DIRECTIONS FOR THIS TASK -
In the listing that follows, locate the line containing "Petite famille." and the line containing "solidité d’un triangle". Retype exactly those two lines and every line between them, and nothing more.
══════════════════════════════
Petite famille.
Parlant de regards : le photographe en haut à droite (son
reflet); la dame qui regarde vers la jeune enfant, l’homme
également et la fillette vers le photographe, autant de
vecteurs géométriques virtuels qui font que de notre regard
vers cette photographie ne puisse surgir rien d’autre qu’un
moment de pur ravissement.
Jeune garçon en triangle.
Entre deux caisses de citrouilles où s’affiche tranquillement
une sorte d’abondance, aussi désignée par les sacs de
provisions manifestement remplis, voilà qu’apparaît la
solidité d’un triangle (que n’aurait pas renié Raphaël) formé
══════════════════════════════
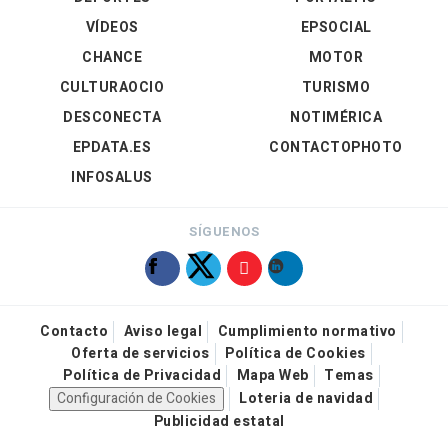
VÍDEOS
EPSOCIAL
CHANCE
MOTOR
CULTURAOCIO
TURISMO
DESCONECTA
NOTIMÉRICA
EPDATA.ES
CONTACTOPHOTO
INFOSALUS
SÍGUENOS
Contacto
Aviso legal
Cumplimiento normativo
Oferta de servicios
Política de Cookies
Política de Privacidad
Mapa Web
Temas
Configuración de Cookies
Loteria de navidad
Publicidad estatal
══════════════════════════════
TASK RESULT -
Petite famille.
Parlant de regards : le photographe en haut à droite (son
reflet); la dame qui regarde vers la jeune enfant, l’homme
également et la fillette vers le photographe, autant de
vecteurs géométriques virtuels qui font que de notre regard
vers cette photographie ne puisse surgir rien d’autre qu’un
moment de pur ravissement.
Jeune garçon en triangle.
Entre deux caisses de citrouilles où s’affiche tranquillement
une sorte d’abondance, aussi désignée par les sacs de
provisions manifestement remplis, voilà qu’apparaît la
solidité d’un triangle (que n’aurait pas renié Raphaël) formé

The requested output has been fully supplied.